The hon. Gentleman is right to draw the attention of the House to the situation in Sri Lanka, which remains grave. The Government are committed to supporting a range of conflict prevention, stabilisation and peacekeeping activity, focusing on countries where the risk of impact of conflict is greatest. We have had an unprecedented increase in our international development budget, part of which was to deal with conflict resolution. Conflict resolution involves international action—not just this country working alone, but with other countries around the world.

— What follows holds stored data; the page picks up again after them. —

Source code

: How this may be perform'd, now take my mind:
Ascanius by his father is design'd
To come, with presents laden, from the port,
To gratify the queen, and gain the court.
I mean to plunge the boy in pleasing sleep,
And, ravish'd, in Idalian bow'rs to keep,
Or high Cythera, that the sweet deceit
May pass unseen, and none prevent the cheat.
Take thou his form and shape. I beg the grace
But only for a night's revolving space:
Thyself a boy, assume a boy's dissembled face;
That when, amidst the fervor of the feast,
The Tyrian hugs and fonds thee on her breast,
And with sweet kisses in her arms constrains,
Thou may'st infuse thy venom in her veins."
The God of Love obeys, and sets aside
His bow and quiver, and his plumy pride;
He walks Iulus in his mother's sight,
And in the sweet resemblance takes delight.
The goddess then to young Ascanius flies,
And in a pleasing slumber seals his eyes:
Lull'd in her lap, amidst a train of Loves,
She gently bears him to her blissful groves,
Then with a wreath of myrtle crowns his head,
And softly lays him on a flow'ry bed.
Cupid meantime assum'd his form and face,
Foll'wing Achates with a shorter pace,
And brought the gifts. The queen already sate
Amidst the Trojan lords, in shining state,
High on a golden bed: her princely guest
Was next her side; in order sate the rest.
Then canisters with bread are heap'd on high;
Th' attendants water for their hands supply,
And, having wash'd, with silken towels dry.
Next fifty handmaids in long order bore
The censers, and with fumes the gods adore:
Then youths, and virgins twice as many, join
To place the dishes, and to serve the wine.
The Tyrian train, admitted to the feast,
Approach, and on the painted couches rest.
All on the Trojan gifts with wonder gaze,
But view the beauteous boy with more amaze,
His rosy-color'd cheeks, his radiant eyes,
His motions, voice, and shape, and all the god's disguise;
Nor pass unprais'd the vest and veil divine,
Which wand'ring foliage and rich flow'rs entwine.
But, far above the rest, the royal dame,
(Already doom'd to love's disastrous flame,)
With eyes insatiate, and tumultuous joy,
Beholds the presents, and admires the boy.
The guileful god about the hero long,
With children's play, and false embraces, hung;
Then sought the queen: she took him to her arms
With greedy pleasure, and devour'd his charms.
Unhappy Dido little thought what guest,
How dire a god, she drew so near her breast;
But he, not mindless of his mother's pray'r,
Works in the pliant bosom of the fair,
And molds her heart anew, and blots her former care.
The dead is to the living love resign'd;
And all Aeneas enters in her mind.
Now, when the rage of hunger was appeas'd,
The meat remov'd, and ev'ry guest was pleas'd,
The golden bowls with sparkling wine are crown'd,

I absolutely agree with my hon. Friend. It is certainly the Government’s position that local and regional newspapers, radio and television are important and, as he says, part of the lifeblood of this country. That is why Lord Carter and the Secretary of State for Culture, Media and Sport are working on this important issue, which was raised in a debate in this House last Thursday.
This Government support better further education and more investment in colleges—[Hon. Members: “We all do.”]—in my constituency as well as hers. Opposition Members say, “We all do.” Actually, no. Their policy is to cut funding for it by £600 million. I am sorry, the hon. Lady might not remember this because she was not in the House at the time, but when we came into Government, does she know how much money was in the further education college budget? Precisely zero pounds, and we have increased it by £1 billion. She can leave it to us: we will invest in further education. But if her party got into government, that would be the end of it.